The death penalty—also known as capital punishment—refers to the process of state and federal courts sentencing persons convicted of the most serious criminal offenses (capital offenses or capital crimes) to death. The specific crimes and circumstances for which the death penalty is a potential punishment (usually murder) are defined by state and federal statutes enacted by state legislatures and the United States Congress, respectively.

These death penalty or capital punishment statutes are often located in the penal or criminal code, and often in the same statute that defines a criminal offense such as murder. Twenty-two states and the District of Columbia do not have the death penalty as a potential punishment for any criminal offense.

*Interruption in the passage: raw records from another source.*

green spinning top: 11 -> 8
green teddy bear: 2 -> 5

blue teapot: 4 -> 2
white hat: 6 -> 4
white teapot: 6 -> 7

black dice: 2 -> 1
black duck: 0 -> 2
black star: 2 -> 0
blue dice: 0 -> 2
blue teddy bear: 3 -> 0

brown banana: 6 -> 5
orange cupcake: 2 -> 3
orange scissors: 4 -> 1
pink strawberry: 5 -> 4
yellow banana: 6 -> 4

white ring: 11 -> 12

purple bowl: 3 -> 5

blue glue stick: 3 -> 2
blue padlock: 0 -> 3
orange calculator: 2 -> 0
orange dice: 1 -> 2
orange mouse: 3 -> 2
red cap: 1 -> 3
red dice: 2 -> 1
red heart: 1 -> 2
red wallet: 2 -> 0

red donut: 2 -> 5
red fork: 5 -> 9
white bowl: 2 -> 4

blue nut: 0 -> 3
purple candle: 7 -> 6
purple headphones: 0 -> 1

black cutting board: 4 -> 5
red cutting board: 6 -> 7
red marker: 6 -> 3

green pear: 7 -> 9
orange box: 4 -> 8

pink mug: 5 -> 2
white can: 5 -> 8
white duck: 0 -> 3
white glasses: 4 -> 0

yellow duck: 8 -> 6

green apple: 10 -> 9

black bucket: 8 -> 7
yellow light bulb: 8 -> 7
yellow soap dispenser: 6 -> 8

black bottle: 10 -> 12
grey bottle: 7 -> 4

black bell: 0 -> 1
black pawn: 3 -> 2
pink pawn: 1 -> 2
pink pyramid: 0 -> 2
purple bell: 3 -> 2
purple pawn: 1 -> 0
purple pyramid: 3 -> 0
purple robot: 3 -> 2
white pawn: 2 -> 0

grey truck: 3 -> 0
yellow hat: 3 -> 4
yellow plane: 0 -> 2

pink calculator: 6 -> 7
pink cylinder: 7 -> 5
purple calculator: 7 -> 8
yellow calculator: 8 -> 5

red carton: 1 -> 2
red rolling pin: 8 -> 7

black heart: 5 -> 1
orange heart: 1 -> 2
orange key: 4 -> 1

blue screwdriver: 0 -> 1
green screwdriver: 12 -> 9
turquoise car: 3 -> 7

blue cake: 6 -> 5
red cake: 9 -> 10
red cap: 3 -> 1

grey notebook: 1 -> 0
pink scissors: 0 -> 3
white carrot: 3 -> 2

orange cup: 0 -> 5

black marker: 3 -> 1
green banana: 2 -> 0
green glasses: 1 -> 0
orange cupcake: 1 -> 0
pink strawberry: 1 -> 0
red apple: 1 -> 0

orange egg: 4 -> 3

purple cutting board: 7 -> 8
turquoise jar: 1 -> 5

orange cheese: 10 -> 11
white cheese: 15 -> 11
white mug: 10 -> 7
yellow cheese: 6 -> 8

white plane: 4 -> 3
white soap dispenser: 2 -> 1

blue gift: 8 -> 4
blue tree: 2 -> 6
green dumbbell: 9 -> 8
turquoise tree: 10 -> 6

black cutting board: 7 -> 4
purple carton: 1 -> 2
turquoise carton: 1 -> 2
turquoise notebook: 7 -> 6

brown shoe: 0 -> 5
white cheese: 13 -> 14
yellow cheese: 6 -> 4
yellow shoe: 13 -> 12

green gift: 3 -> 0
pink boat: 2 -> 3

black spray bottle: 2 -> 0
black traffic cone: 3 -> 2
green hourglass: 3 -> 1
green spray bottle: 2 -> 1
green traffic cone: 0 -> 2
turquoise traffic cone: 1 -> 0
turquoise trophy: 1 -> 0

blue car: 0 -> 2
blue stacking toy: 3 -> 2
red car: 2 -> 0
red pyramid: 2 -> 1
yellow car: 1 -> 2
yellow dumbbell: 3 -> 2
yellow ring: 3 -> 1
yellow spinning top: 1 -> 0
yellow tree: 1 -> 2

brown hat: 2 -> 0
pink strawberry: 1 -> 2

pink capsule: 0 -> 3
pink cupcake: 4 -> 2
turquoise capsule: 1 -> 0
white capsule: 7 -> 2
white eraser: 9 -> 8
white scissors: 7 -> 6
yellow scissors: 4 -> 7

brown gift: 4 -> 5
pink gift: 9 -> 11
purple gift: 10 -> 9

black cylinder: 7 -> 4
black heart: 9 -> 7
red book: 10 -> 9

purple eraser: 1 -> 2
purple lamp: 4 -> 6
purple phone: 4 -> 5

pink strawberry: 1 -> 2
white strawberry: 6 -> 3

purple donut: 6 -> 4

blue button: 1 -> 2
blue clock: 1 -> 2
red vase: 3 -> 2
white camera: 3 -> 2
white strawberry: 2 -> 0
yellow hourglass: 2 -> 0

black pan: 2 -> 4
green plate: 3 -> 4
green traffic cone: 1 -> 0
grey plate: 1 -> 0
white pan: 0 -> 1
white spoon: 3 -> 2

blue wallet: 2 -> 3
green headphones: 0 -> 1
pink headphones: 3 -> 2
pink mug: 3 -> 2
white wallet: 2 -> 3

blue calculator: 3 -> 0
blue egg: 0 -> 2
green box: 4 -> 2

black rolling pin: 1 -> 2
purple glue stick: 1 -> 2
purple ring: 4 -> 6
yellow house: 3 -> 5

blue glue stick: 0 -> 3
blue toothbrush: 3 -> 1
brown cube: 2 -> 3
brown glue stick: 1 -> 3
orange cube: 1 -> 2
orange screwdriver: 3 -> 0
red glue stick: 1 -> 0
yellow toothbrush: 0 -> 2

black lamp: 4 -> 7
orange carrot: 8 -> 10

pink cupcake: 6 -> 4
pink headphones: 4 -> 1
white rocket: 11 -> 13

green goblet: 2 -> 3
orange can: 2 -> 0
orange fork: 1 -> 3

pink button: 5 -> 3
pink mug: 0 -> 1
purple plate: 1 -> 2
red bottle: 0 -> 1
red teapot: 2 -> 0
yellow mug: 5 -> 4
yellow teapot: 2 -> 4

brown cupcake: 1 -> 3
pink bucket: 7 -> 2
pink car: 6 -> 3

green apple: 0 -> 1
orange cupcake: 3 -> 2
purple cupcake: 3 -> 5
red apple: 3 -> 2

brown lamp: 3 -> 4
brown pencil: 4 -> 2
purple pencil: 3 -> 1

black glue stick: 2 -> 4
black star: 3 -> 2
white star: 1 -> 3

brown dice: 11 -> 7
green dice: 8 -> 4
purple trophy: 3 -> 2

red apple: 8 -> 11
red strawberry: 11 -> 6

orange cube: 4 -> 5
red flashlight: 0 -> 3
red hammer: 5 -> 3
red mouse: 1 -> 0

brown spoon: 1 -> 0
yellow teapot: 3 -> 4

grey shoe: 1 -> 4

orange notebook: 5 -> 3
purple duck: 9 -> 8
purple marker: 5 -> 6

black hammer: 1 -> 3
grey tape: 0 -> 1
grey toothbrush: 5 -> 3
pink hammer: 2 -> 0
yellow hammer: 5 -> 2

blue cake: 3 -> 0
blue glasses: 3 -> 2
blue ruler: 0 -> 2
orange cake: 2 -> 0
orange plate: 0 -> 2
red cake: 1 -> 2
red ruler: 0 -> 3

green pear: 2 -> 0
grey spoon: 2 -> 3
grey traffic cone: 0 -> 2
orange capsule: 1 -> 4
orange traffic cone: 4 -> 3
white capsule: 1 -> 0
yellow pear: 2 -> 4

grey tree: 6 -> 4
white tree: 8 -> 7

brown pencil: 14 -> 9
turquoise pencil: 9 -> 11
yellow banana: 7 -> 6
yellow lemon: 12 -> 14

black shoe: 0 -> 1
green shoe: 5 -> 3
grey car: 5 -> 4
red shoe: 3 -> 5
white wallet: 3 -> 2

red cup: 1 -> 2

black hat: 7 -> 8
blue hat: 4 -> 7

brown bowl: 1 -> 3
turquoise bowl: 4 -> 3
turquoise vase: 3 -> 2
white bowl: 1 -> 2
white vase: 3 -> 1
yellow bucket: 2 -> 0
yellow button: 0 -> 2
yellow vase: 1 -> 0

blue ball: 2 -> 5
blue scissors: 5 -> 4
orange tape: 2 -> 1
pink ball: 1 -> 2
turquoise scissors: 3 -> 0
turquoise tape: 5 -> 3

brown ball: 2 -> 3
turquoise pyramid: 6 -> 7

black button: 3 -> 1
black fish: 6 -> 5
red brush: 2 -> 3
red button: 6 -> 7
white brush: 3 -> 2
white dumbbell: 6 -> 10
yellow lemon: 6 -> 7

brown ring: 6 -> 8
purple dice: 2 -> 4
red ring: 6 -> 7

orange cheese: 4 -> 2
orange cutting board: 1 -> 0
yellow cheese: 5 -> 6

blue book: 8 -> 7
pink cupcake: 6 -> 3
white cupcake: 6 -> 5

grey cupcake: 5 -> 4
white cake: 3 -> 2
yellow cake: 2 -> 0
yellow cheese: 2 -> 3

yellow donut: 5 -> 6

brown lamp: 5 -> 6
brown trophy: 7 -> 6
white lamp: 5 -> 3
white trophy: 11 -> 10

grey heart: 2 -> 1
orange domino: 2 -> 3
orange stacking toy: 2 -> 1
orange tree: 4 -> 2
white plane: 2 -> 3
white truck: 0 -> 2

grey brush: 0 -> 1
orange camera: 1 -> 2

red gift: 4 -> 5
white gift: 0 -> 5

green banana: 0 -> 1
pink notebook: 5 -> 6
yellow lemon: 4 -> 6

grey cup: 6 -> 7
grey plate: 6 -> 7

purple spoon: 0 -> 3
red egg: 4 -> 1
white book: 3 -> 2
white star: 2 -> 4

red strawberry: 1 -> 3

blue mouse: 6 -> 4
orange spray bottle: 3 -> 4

In Texas, the death penalty is a legal form of punishment for certain capital offenses, primarily for cases involving murder under specific circumstances. The Texas Penal Code outlines the criteria for what constitutes a capital offense, such as murders that are premeditated and involve aggravating factors, including but not limited to the murder of a public safety officer or firefighter, murder during the commission of certain felonies, or murder for hire. Texas has one of the most active death penalty systems in the United States and carries out capital punishment through lethal injection. The state's procedures and laws regarding the death penalty are subject to both state statutes and federal constitutional standards, which require due process and equal protection under the law. Despite the ongoing national debate over the morality and efficacy of the death penalty, it remains a legal sentencing option in Texas for those convicted of the most serious crimes.